Monday, January 24, 2005
Mozelle Called (2)
Representing both a connection to the vanished churchworld Mozelle knew, and serving as an easy-commute missionary experiment, my mother drew by familiarity and some infamy. Mom had long since concluded that her keen sense of irony was a mutant gene. It’d been bad enough she’d made her living in a bathing suit.
Gratitude and dread were inexorably joined in the receiving of Mozelle’s generosity because the dutiful Sister Mason was in the infantry as God’s Rod of Judgment, as indicated by the downward skeptic's angle of her nose and chin, she was born insulted. Sister Mason knew, like a heat-seeking missile, where my mother’s deeper wound lay. She knew how to faithfully open and salt it. Mozelle knew when to inflict blame, alternate it with the comforting balm of familiarity, and revile again. Lather, rinse, repeat.

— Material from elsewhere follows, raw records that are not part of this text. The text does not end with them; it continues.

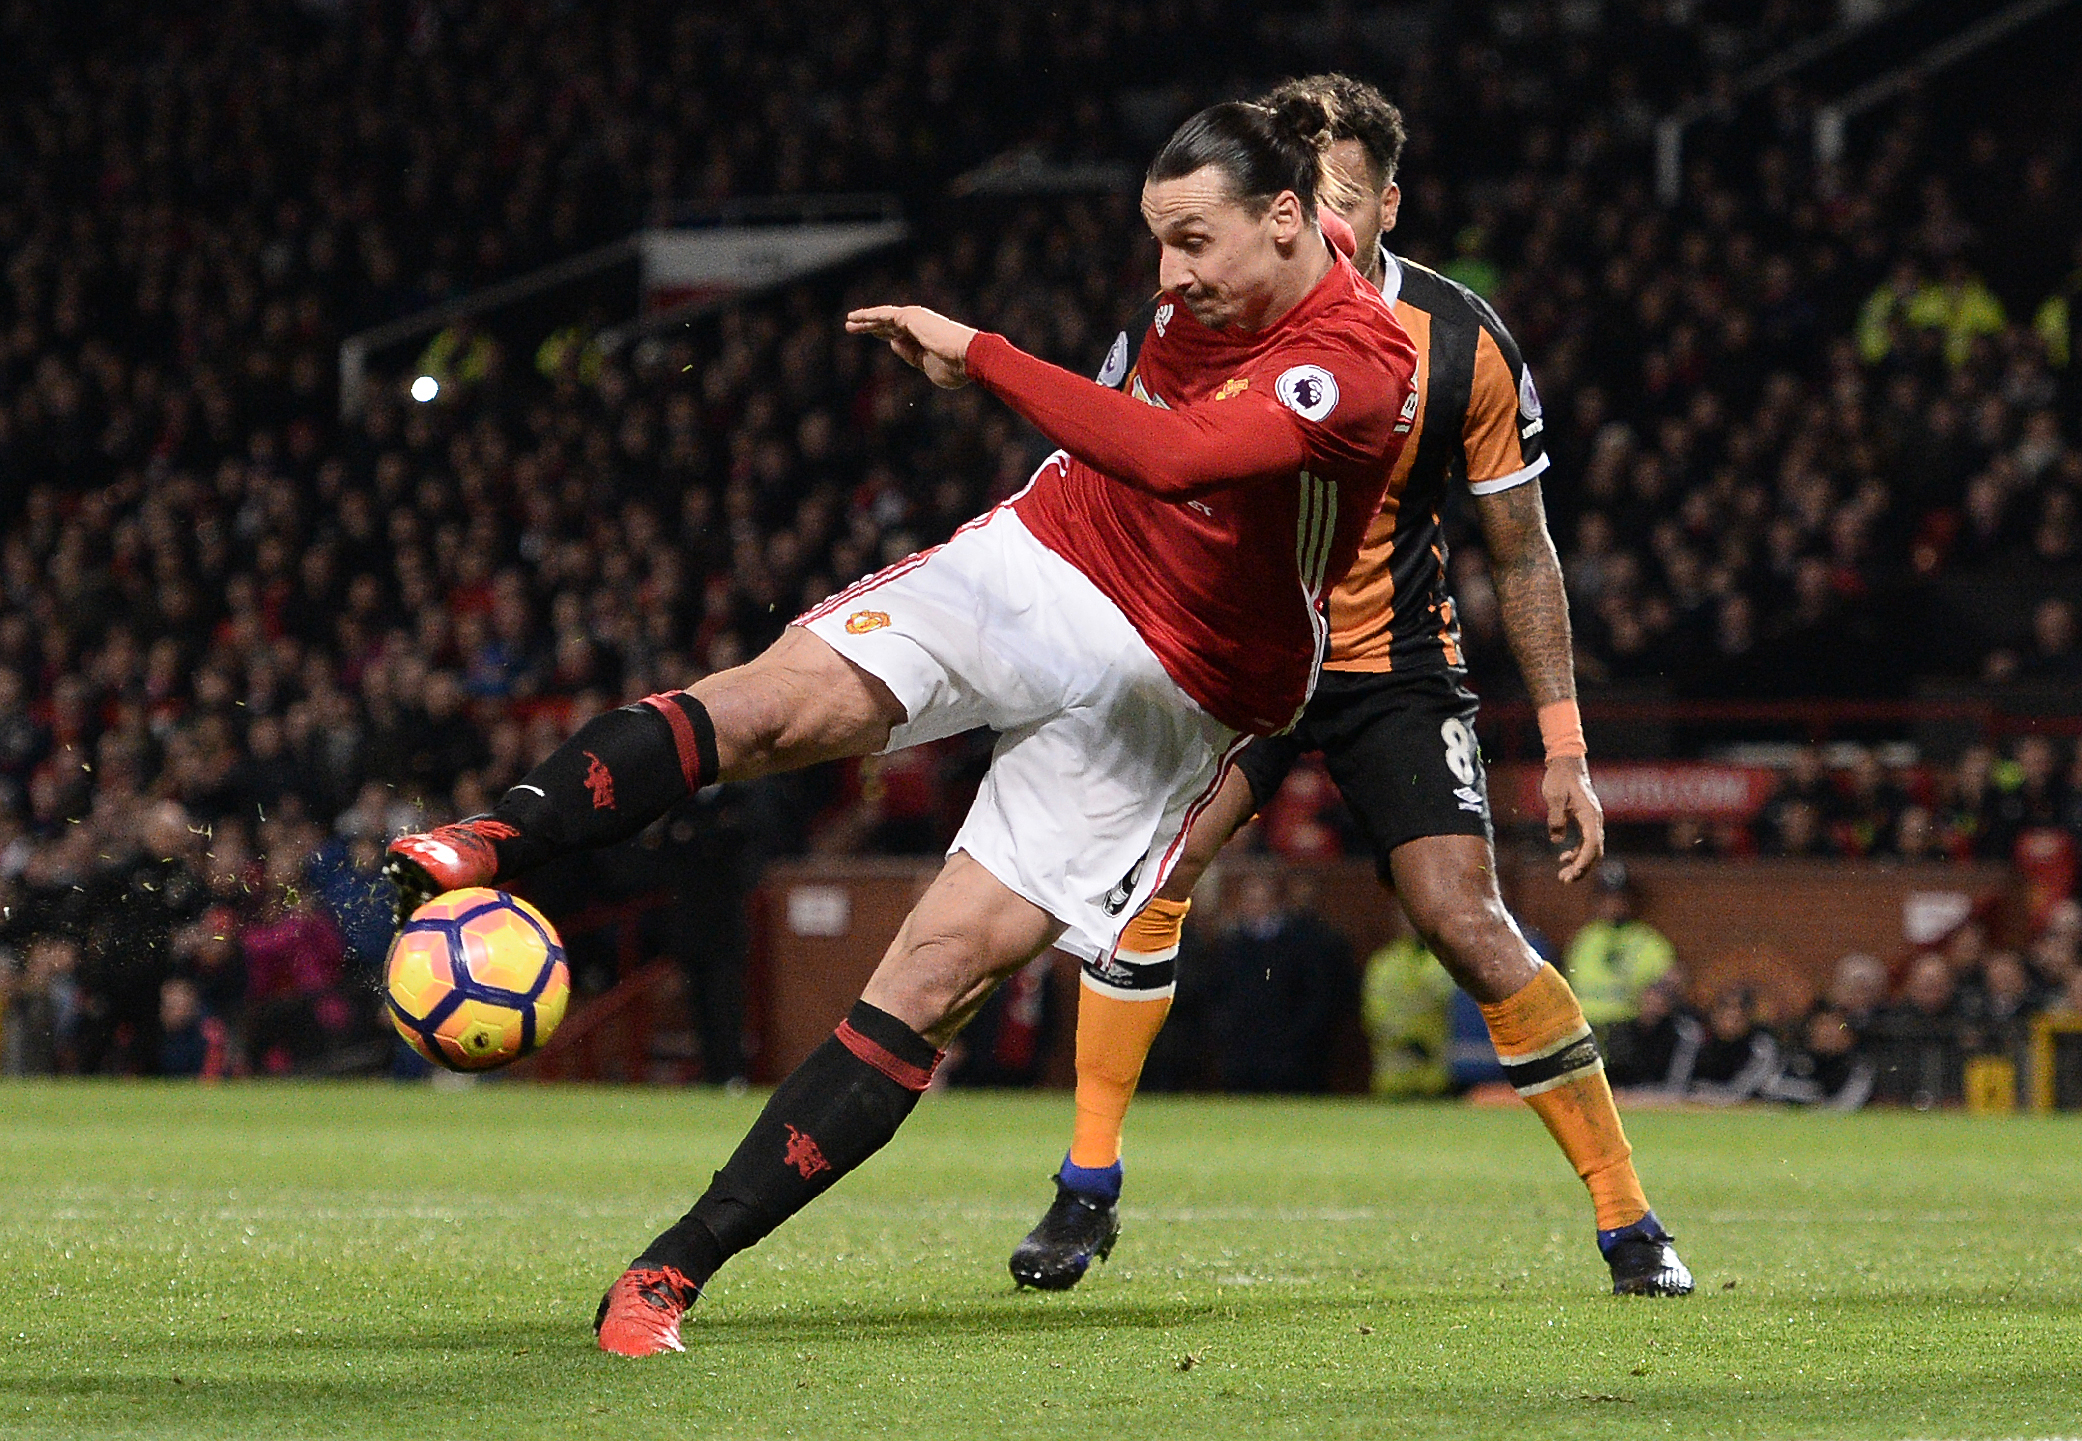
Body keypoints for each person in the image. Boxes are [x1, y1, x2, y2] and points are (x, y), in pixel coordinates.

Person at [383, 94, 1419, 1356]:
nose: (1170, 273)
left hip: (1188, 687)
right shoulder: (1198, 291)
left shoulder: (1362, 358)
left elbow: (1183, 459)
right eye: (1157, 240)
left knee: (939, 975)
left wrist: (981, 353)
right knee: (770, 706)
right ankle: (488, 843)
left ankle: (668, 1272)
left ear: (1288, 218)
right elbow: (1123, 454)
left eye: (1195, 241)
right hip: (1054, 555)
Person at [1008, 73, 1691, 1303]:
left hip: (1392, 666)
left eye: (1340, 198)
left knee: (1466, 925)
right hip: (1232, 652)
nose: (1317, 223)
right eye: (1297, 197)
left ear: (1386, 201)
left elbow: (1520, 547)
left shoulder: (1463, 339)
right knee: (1144, 891)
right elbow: (1106, 473)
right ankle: (1086, 1186)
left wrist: (1569, 744)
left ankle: (1631, 1221)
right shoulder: (1194, 315)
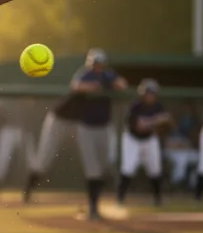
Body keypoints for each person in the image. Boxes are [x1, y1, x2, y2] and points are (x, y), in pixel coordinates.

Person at [24, 49, 127, 219]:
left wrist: (111, 83)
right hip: (61, 118)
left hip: (81, 122)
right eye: (96, 65)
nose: (98, 68)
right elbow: (77, 85)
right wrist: (95, 86)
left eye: (101, 65)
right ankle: (28, 190)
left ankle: (95, 204)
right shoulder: (85, 74)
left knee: (100, 163)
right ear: (90, 64)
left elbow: (121, 83)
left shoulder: (108, 75)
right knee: (44, 158)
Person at [117, 79, 171, 206]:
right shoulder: (135, 107)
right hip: (132, 139)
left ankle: (158, 199)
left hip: (149, 139)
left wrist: (163, 122)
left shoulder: (158, 106)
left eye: (152, 93)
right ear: (142, 94)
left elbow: (168, 123)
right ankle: (120, 198)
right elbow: (138, 127)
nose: (150, 96)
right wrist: (155, 121)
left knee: (155, 168)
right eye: (148, 93)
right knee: (128, 167)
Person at [164, 101, 200, 189]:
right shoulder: (171, 127)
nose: (186, 111)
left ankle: (193, 185)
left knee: (200, 159)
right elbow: (166, 143)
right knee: (181, 159)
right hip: (172, 152)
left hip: (188, 151)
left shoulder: (193, 123)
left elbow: (194, 142)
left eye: (188, 110)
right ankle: (176, 184)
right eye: (184, 109)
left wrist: (186, 144)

The meals came invoiced with guilt and shame. Mom insisted on enduring the indignities and soundly rebuked my objections; the proffered meals were not her incentive, but the connection they represented. As Mozelle considered it her mission, my mother likewise considered the mortaring of that historical tie hers. Job incredulously confronted his friends / accusers with the superficiality and cruelty of their counsel; Margaret elected to embrace her tormentor. It baffled anyone, including Mozelle’s own family - her daughter especially who had fond and glowing memories of kindnesses she'd received at my mother’s hand in those early years.
There is a point where exponential shame ceases to be shame and becomes merely a passageway which ends in a cul-de-sac of forgiveness. But whose forgiveness was being offered? Margaret’s forgiveness for Mozelle’s warped notion of an overdue vindication? Margaret’s for Dell’s abuse? Margaret’s for Margaret’s failures?
Wednesday, February 02, 2005
The steak's just a buck

And so where the cornbread elicited gratitude, Mozelle’s sadism began to express itself with curious offerings in her charismatic catering.
Duck and cover came with Deliverance-like experimental “chilies,” “stews,” and “meat loafs”, the central ingredient common to them being venison (“Just try it, Margaret! I swear it isn’t gamey”). The deer meat would make its way from the Buckeye state by way of Mozelle’s son. It was never clear if it came from the butcher, a hunting expedition, or just a lack of familiarity with how the snowplow worked, but graciously receive them she did, for the unthinkable alternative was to offend Mozelle and that really wasn’t an alternative.
But this arrangement was destined to wear thin, and so ensued Mom’s refusals, tacit and open, and subsequent attempts at cover-ups from both parties.
Mozelle, determined: “..enough beans and chili powder and she’ll never know.”
Mom, polite, in hopes of a return to standard fare: “Really, I’m full”
Mozelle with the bait and switch: “Margaret (all twinkly friendly) would you like me to bring you over a steak and some cornbread? Fresh Made!?!”
Mom: humphh “I-don’t-know-who-she-thinks-she’s-kidding”.
The score at the buzzer was just nod and amiably grumble.